WHAT YOU WILL DO:
(1) Please print the part of the clownfish passage that begins at the words "At one with" and stops after "perception of biodiversity.".
(2) Write what follows the last sentence of the clownfish passage.
*** EXTRACT TO READ
At one with the sea anemone
The relation of the clownfish to its environment is also fascinating. In a study published in August 2018 in scientific reports,3 ecologists from the CNRS, the université de Montpellier, Andromède Océanologie, and the Centre universitaire de Mayotte demonstrated that the esthetic value of tropical fish is not correlated to their ecological value. In other words, the fish that are the most ecologically important in terms of their characteristics (size, diet, way of life...) are not those that were deemed the most beautiful by individuals consulted for the study. These results are a warning regarding the importance we ascribe to estheticism in our relation to the environment and our perception of biodiversity.
******
*** SUPPLIED INFORMATION
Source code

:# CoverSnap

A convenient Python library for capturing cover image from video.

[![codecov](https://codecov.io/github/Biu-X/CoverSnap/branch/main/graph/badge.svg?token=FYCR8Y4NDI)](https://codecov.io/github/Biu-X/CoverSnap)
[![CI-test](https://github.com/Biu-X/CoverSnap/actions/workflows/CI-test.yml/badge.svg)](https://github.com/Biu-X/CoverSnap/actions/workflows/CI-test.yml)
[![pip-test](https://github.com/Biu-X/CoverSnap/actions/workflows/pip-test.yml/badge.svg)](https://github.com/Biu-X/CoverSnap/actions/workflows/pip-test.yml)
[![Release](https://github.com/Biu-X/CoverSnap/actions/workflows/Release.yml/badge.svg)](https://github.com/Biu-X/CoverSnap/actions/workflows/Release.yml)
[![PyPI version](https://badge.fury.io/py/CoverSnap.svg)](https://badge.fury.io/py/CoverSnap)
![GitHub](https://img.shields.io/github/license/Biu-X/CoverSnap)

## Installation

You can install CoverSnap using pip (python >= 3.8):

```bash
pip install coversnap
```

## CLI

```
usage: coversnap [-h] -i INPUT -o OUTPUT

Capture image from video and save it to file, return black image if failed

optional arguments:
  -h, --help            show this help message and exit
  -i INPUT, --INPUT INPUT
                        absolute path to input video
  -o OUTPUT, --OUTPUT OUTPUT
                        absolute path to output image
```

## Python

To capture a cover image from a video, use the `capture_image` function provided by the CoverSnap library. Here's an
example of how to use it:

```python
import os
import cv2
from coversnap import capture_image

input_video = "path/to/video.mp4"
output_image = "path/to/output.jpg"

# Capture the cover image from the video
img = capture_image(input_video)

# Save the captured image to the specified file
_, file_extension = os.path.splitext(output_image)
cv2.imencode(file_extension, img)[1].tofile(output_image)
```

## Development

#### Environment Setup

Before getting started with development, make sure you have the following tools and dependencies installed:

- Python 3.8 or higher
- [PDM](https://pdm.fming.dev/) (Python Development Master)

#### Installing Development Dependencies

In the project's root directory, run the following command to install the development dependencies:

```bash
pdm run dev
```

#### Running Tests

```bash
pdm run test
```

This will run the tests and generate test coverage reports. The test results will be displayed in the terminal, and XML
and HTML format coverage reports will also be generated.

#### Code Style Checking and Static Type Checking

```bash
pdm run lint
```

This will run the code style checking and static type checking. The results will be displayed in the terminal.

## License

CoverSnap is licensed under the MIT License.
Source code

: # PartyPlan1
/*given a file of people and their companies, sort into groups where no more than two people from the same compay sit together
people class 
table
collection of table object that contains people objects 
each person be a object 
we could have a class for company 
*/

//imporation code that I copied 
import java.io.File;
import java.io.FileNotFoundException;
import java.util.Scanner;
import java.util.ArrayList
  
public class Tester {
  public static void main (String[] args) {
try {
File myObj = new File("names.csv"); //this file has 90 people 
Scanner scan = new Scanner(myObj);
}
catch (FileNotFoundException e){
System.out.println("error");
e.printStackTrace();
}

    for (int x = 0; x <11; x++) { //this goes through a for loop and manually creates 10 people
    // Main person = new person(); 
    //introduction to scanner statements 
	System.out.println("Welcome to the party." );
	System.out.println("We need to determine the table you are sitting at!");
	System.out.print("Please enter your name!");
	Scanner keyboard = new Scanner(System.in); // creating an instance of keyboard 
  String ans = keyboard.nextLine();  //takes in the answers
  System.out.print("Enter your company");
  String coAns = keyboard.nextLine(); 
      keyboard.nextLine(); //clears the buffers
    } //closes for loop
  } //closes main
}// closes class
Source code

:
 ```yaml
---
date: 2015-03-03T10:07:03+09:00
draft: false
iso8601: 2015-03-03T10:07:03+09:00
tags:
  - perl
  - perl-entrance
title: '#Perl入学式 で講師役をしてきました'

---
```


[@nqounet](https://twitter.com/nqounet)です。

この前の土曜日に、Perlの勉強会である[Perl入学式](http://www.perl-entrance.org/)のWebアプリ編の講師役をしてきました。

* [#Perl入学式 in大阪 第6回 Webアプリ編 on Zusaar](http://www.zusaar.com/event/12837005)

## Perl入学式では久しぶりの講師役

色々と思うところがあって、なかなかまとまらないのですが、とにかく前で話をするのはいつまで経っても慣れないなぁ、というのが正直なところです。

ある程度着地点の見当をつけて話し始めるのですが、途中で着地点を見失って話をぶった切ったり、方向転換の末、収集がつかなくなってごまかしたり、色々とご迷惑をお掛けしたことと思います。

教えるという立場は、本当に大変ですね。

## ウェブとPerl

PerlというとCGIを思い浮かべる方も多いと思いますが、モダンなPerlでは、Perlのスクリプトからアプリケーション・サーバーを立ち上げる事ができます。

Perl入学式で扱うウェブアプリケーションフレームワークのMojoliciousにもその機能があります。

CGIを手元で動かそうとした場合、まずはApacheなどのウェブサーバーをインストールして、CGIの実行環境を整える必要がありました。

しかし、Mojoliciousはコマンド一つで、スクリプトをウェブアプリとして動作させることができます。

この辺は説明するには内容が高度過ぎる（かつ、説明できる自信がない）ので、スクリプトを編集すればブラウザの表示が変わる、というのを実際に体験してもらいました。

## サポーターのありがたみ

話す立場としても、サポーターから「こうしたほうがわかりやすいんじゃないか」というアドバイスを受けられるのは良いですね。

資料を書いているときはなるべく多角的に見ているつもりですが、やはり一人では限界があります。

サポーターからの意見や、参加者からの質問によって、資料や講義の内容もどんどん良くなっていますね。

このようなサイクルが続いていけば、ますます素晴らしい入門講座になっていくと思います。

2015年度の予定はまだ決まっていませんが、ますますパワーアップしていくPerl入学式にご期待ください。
******
RESPONSES IN ORDER:
(1)
At one with the sea anemone
The relation of the clownfish to its environment is also fascinating. In a study published in August 2018 in scientific reports,3 ecologists from the CNRS, the université de Montpellier, Andromède Océanologie, and the Centre universitaire de Mayotte demonstrated that the esthetic value of tropical fish is not correlated to their ecological value. In other words, the fish that are the most ecologically important in terms of their characteristics (size, diet, way of life...) are not those that were deemed the most beautiful by individuals consulted for the study. These results are a warning regarding the importance we ascribe to estheticism in our relation to the environment and our perception of biodiversity.

(2)
"In comparison to the surgeonfish (Dory in Finding Nemo), which is absolutely essential to controlling the growth of algae, and thereby the reef's survival, the clownfish, which is considered to be one of the most beautiful coral reef fish, clearly has a less indispensable role." It is nevertheless important for the survival of sea anemones, with which clownfish live in symbiosis. More precisely, this is an example of mutualism, because both benefit from the relation. The clownfish, which is unaffected by the anemone's utricating tentacles, hides inside to protect itself from predators. In return, the anemone feeds on the excrement of the clownfish. Anemones, which are photosynthetic, produce oxygen during the day, but lack it at night. If the water doesn't circulate they end up in hypoxia, a situation in which oxygen supply does not meet their needs. "A marvelous form of behavior has been observed. At night, the clownfish bat their fins in order to constantly send oxygenated water toward the anemone. An anemone without a clownfish grows less quickly, and doesn't do as well. I believe that if we were to lose clownfish, we would quickly lose anemones as well. Can you imagine a coral reef without sea anemones?"
Biodiversity in danger
An additional danger is threatening anemones. In a study published in October 2017, researchers from the Centre de recherches insulaires et observatoire de l’environnement raised warnings regarding the falling birth rate of clownfish, caused by sea anemones bleaching, which is similar to coral bleaching. "If young recruits have a choice, they tend to choose an unbleached anemone. If they all begin to bleach due to global warming, they won’t survive, and neither will clownfish."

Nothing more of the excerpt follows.